Registered: Oct 2010
06-16-12 07:09 PM
Quote from dom993:
And my point was that in order to get non-anecdotal results, you need to backtest for long enough periods of time & number of trades that the task of evaluating different options is out of reach in a manual approach.
(I know you already know that, sometimes we simply need 3rd parties to state the obvious for it to register)
Yes, I agree that would be ideal. To some extent, since my algorithm is based off of an insight derived from another trader with whom I have corresponded for about 6 years now, I look at the positive results he has had using that insight as additional validation of the method and he has been trading for nearly 3 decades.
Part of me also deduces from the fact that it is so unique that it can't be straightforwardly coded in any extant trading platform as validation as well, since it is my firm belief that the more unique an approach is (e.g. do you have to make up your own jargon to describe it, which is true in my case), the more likely that real-time positive results can serve in lieu of long-term backtests. Perhaps that is naive of me, but it seems to make sense.
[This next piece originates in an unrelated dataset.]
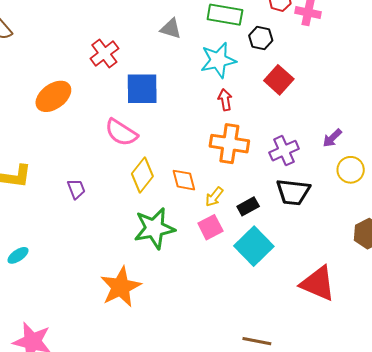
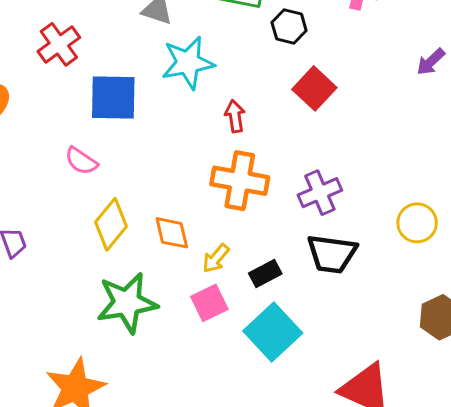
cyan star: (218, 60) -> (188, 63), moved
pink semicircle: (121, 132) -> (81, 161), size x0.7
purple arrow: (332, 138) -> (431, 62), moved

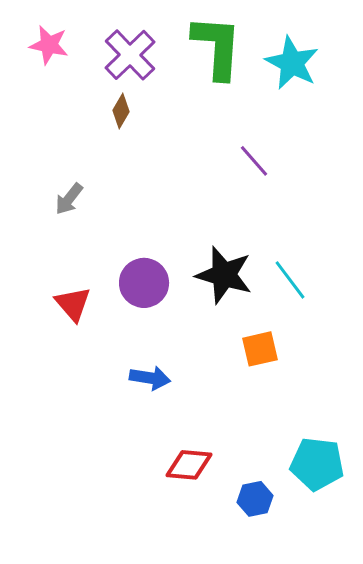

But, yes, optimizing in real-time can be a bit hairy and I have lost money on trades that, in retrospect, were not optimal, although these losses have not taken me out of the game and, either by luck or by actual identification of non-optimal trades, I have never had to revisit the decision to not take future trades meeting those criteria. In fact, this past week, I avoided 69 pips worth of losses on the Euro by not taking trades and over the past year, I have avoided 112.25 points of losses on the ES. 90% of the time, the decision of to take a trade or not is straightforward and for the remaining 10% I just have to be satisfied with letting them pass by until I collect sufficient data. Typically, I will flag a specific "type" of trade if the first few trades don't work out on paper. Since my model only has a few parameters as it is, this is manageable.